Rock drawings are still drawings

This is precisely why I believe AI isn’t capable of creative work and will not replace artists. Computers can replicate us and present something that looks like creativity, but it always derives from our uniquely human experiences. Nick Cave had a very fitting response to an AI-generated Nick Cave song one of his audience members sent him. His note talks explicitly about music, but I believe the same can be said for creative work in a broader sense.

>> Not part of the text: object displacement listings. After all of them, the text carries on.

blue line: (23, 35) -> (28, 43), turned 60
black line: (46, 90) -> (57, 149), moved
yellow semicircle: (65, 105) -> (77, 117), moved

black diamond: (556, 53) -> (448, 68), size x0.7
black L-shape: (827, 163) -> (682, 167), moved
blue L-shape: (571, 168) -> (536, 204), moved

Writing a good song is not mimicry, or replication, or pastiche, it is the opposite. It is an act of self-murder that destroys all one has strived to produce in the past. It is those dangerous, heart-stopping departures that catapult the artist beyond the limits of what he or she recognises as their known self. This is part of the authentic creative struggle that precedes the invention of a unique lyric of actual value; it is the breathless confrontation with one’s vulnerability, one’s perilousness, one’s smallness, pitted against a sense of sudden shocking discovery; it is the redemptive artistic act that stirs the heart of the listener, where the listener recognizes in the inner workings of the song their own blood, their own struggle, their own suffering. This is what we humble humans can offer, that AI can only mimic, the transcendent journey of the artist that forever grapples with his or her own shortcomings. This is where human genius resides, deeply embedded within, yet reaching beyond, those limitations.

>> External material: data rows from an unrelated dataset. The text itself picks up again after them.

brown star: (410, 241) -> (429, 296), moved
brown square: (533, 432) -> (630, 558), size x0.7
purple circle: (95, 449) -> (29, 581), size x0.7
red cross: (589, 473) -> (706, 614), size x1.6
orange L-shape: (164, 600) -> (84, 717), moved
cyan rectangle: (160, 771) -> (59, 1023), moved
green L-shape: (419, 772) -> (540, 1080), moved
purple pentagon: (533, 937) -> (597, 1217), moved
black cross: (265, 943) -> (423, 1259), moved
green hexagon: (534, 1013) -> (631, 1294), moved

Nick Cave might be deep in his sixties, the man has a surprisingly clear vision on this technology. Most of all, he's definitely an authority on what it means to be an artist and the perfect person to explain the underlying processes of producing creative works.

Conclusion

Real creativity lies within creation and is an inherently human thing. Reconstruction, repetition, and replication can be done by Artificial Intelligence, and it can do it better than humans. While in some cases that might look like creativity because the results might look similar, the process can't be faked and AI can therefore never experience the necessary things for it to be called creativity. Heck, AI can't experience anything at all. All it has is ones and zeroes and the ability to read those very fast. Hopefully, AI can eventually be used for the repetition of the boring and time-consuming tasks. It's not quite there yet.

a minimal-looking image of a white building with a lamppost
💡
The images in this story are edited by shooting in-camera Fujifilm JPEGS with my custom film simulation recipes and then applying my default Lightroom preset upon importing the image for that final 'punch'.

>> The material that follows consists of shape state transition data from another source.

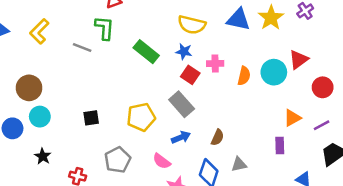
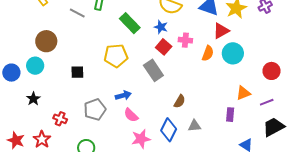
red triangle: (299, 60) -> (221, 31), moved
brown circle: (29, 88) -> (46, 41), moved
yellow pentagon: (141, 117) -> (116, 56), moved
blue arrow: (181, 137) -> (123, 95), moved

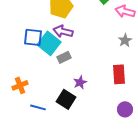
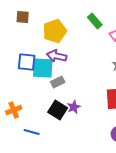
cyan square: (49, 43) -> (43, 68), turned -35
black square: (66, 99) -> (58, 110), moved

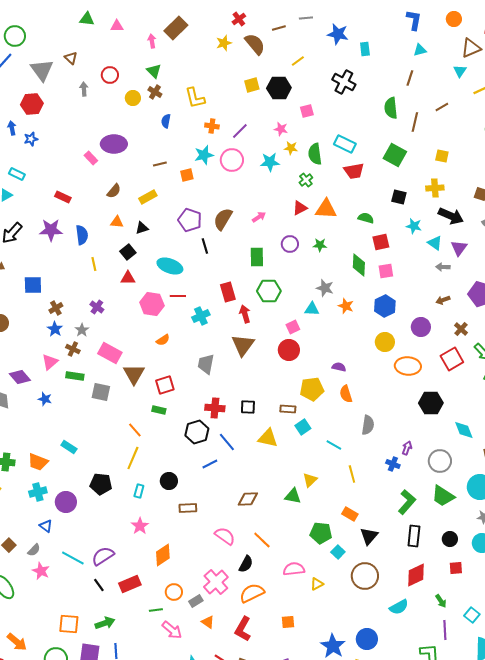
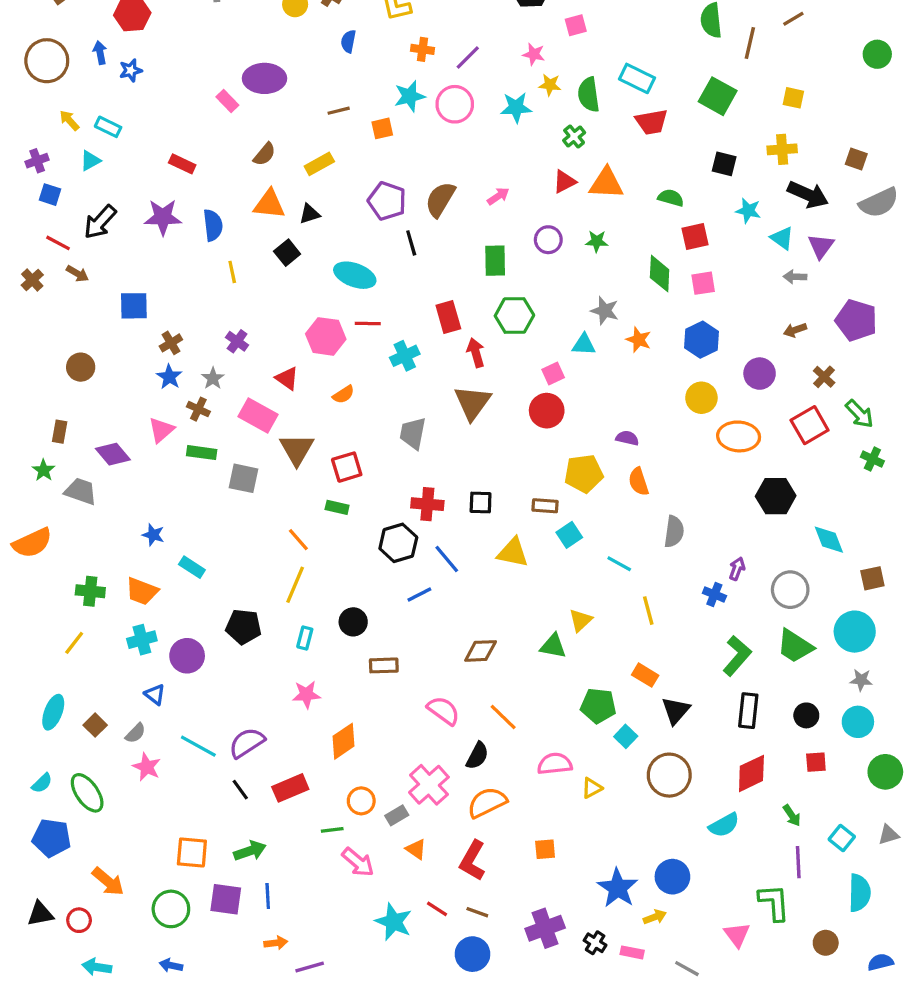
orange triangle: (117, 222) -> (269, 204), size x1.5
red triangle: (128, 278) -> (287, 378), moved, turned 35
blue star: (45, 399) -> (153, 535), moved
pink star: (140, 526) -> (306, 694), turned 30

While it was fun to play around with Imagen AI and see how good the results already are, I have since adopted a workflow without it that also takes me 80% in the right direction with my photo editing. And while I will keep my eyes peeled for the moment I can automate the boring work that comes after, I will have to maintain a more artisanal approach with those tasks for now. Once that moment comes though, I sincerely hope we end up with a lot more free time on our hands to focus on the fun stuff, while the computer is chugging away in the back somewhere. If anything, that should allow us to be even more artistic considering the amount of headspace we'll free up. AI won't necessarily produce better results for us, our standard of the things we can achieve is already very high, but AI will make many things much easier. And I'm sure we will be able to produce things of a much higher quality than we've ever had the bandwidth for before.

If you've made it all the way down here, thanks for reading what floated around my brain during January 2023. I'll be back next month with a far less technical writeup of February 2023.